ABOUT THIS EXERCISE: From the records below, give the number of lines that contain the string "system", without any other text.

DATASET RECORDS:
:::::
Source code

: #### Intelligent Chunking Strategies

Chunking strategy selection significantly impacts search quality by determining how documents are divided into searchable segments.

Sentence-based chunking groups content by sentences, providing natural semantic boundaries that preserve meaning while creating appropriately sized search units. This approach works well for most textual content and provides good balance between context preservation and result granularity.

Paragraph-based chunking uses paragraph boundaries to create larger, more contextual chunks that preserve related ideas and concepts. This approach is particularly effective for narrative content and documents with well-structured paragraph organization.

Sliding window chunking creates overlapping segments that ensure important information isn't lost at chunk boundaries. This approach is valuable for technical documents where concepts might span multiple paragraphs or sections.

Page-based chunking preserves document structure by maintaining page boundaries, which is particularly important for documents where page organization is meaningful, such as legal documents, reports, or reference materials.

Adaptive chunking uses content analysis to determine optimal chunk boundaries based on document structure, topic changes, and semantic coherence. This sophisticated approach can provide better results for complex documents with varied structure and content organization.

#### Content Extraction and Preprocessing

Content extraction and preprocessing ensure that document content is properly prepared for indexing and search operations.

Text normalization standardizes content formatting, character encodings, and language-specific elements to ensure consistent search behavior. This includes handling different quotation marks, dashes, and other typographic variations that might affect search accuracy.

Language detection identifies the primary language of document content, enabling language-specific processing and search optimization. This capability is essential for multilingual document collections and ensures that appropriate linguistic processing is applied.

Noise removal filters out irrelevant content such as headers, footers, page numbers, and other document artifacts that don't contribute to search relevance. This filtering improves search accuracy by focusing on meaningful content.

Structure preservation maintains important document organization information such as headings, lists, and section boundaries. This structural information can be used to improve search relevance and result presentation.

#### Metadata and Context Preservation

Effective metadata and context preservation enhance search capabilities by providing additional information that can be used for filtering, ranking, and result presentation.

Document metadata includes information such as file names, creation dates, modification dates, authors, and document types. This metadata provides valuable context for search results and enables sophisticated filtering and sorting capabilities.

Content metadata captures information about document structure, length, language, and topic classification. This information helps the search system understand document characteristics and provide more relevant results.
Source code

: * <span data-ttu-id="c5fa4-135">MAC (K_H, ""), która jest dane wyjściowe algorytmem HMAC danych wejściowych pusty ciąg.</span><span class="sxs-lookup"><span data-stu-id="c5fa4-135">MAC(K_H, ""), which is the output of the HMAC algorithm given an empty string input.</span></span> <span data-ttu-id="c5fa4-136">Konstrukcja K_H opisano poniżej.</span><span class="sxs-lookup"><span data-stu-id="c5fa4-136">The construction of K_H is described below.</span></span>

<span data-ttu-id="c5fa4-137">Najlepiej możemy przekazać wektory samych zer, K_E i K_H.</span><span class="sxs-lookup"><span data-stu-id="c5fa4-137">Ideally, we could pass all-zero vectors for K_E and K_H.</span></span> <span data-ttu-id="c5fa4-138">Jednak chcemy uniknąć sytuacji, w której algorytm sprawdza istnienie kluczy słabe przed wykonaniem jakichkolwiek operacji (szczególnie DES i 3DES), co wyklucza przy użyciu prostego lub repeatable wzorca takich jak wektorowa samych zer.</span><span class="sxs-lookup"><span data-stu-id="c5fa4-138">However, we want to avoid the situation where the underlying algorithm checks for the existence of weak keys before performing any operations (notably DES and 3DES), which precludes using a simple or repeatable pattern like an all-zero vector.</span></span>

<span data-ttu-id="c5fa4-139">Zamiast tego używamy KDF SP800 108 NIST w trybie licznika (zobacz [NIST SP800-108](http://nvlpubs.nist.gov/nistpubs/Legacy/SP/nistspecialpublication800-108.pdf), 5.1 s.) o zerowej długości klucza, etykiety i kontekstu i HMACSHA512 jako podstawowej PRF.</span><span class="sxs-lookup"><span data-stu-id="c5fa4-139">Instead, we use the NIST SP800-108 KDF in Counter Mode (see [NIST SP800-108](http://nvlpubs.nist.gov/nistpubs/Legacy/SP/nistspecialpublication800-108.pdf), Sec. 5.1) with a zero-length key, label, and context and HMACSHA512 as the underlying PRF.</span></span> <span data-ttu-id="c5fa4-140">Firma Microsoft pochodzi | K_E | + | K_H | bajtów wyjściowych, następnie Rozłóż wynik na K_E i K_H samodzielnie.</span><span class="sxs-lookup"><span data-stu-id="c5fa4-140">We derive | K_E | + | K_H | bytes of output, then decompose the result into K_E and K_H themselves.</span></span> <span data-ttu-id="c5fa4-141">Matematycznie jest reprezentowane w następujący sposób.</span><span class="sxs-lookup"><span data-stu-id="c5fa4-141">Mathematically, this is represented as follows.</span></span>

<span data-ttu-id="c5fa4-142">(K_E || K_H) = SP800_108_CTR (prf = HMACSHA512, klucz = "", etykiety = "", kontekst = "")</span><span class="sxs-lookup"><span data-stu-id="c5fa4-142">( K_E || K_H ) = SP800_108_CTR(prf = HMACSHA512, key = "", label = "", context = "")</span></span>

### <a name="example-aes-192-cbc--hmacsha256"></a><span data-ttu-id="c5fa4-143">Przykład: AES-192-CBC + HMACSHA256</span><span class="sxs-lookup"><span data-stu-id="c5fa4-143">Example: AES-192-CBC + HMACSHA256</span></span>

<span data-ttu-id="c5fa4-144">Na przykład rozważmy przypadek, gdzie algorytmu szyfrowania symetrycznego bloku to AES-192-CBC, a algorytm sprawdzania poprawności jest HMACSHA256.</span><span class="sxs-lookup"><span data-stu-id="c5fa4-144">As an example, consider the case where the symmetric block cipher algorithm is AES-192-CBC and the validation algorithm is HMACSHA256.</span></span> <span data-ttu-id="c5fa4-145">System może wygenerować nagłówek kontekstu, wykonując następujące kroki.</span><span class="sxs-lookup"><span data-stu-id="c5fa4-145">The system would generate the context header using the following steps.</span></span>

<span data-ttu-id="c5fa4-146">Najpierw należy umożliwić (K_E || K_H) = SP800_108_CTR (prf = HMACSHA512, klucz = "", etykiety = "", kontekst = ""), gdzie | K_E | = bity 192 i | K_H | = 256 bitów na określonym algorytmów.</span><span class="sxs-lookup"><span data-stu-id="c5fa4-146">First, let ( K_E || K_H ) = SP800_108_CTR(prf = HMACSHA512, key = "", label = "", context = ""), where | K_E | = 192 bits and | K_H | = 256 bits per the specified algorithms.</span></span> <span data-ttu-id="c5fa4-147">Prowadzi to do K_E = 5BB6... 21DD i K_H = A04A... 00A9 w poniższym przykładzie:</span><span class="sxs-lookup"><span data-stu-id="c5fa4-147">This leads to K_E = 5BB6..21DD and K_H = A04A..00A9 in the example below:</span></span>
:::::
REPLY TO THE TASK: 2